* _PROBLEM TO SOLVE_
Could you edit the stretch from "Form field: volume (m³)." through "Entry: 975.7878m³" so that "water meter" reads "flow meter", leaving everything else unchanged, and return only those lines?

* _DATA FOR PROCESSING_
⁂

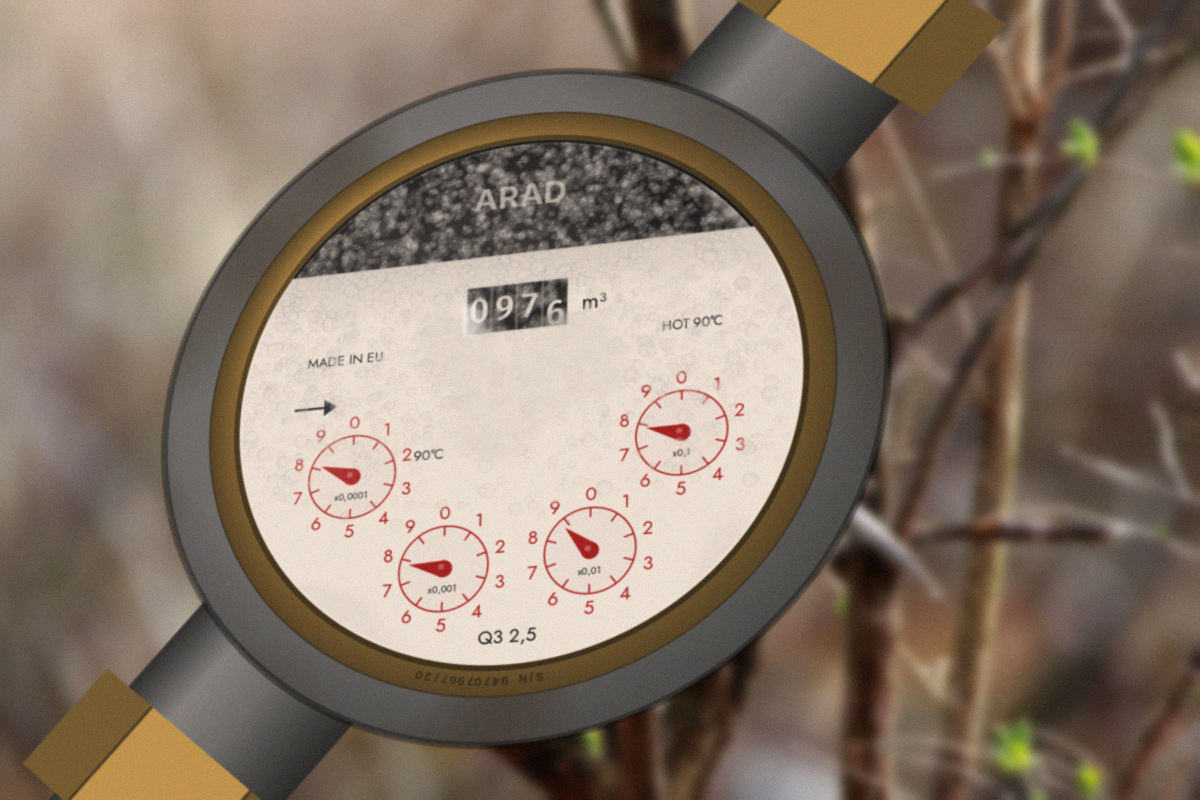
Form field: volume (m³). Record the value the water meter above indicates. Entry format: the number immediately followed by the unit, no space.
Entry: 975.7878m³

⁂

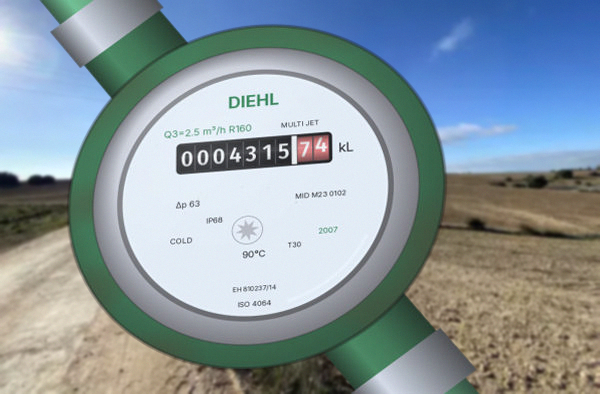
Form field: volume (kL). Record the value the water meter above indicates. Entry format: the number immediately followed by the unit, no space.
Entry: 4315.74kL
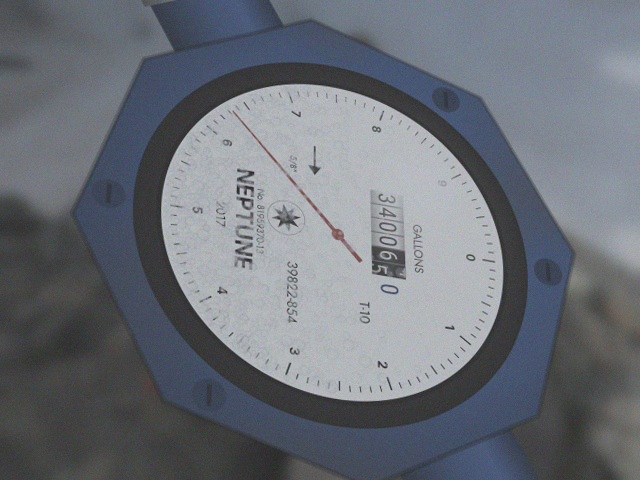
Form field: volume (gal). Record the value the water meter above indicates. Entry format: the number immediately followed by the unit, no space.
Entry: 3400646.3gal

⁂

* _SOLUTION TO THE EXERCISE_
Form field: volume (m³). Record the value the flow meter above indicates. Entry format: the number immediately followed by the unit, no space.
Entry: 975.7878m³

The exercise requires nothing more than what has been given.